Central African Republic: UN officials deplore militia’s targeting of hospitals, patients

Senior Humanitarian Coordinator for the Central African Republic (CAR), Claire Bourgeois (centre). Photo: OCHA/John James.

17 October 2014 – Armed groups must respect medical facilities and allow patients and medical staff unhindered and safe access to hospitals, two United Nations officials in the Central African Republic (CAR) urged as fighting continued in the embattled nation.

Senior Humanitarian Coordinator on the ground Mrs. Claire Bourgeois said she is “extremely concerned” by the loss of lives during a new wave of attacks this week in the capital Bangui, in astatement, released by the UN Office for the Coordinator of Humanitarian Affairs (OCHA) last night.

More than 159 wounded people have been received in medical facilities since the violence flared up in Bangui a week ago and more than 3,000 people have been displaced since October 14, including many children.

The high number of wounded, the burning of houses, and the fact that victims are compelled to seek refuge in displacement sites is “deplorable,” added Mrs. Bourgeois.

Medical staff have been “working day and night under difficult conditions” to take care of the wounded, said Mrs.
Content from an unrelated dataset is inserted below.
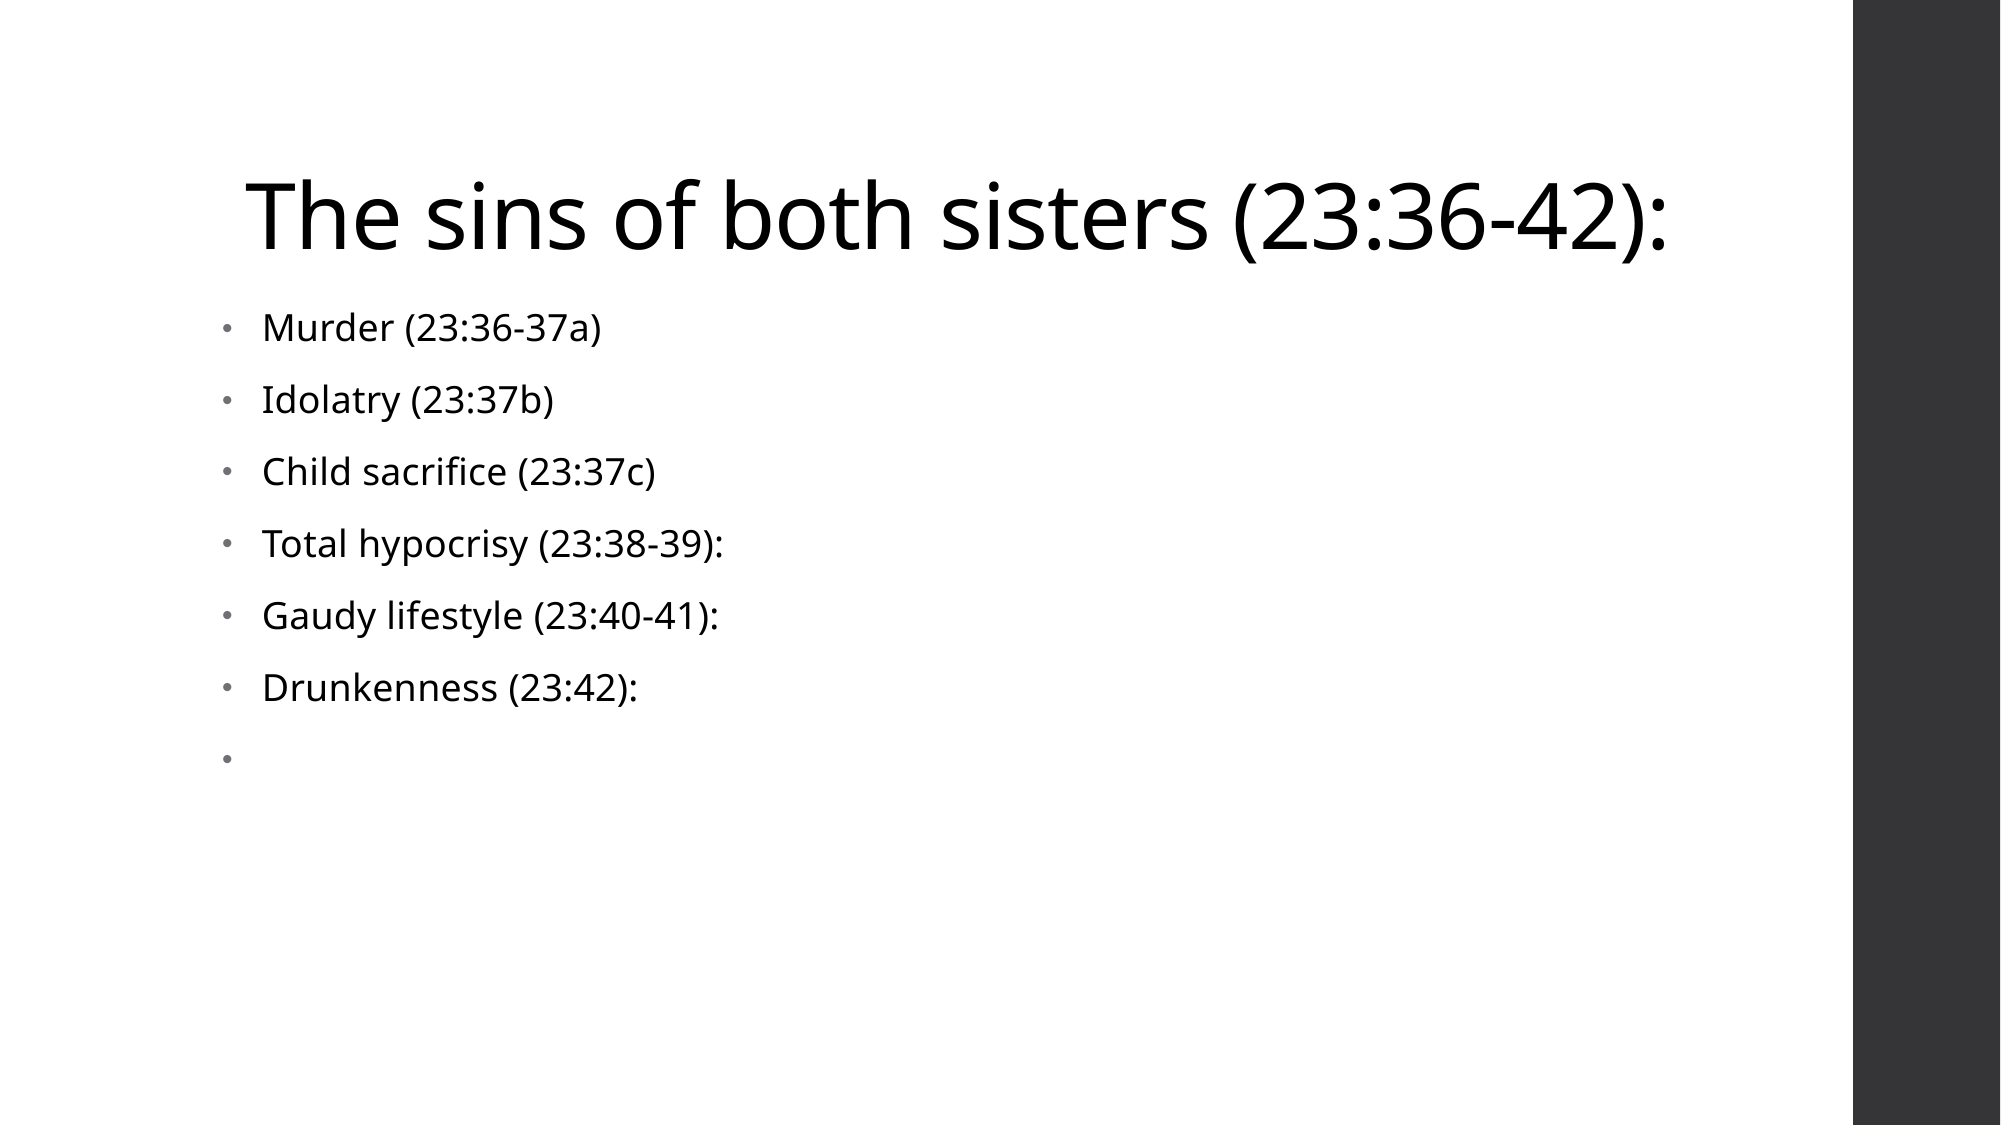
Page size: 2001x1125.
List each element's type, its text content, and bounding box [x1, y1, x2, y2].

title The sins of both sisters (23:36-42): [206, 60, 1797, 278]
list Murder (23:36-37a) Idolatry (23:37b) Child sacrifice (23:37c) Total hypocrisy (23:38-39): Gaudy lifestyle (23:40-41): Drunkenness (23:42): [206, 299, 1617, 1014]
Bourgeois, adding that “without these people…without their determination, the toll had without doubt been even higher.”

Echoing that, the World Health Organization (WHO) representative in the CAR, Dr. Michel Yao called on armed groups to allow patients and medical staff safe access to hospitals and clinics. Health services are, and must stay, available to all without discrimination.

“Ambulances must be allowed to move around freely. It is unacceptable that patients and [the] wounded are unable to get to hospital or are taken there in wheelbarrows,” said Mr. Yao.

“No gun is allowed in any health facility,” he added.

In all, the latest wave of violence has displaced some 6,500 people, but that number could be much higher, UNHCR reported on Monday. There are some 410,000 internally displaced persons in the CAR, including over 60,000 in 34 sites in Bangui.

Around 420,000 CAR refugees had fled to the neighbouring countries.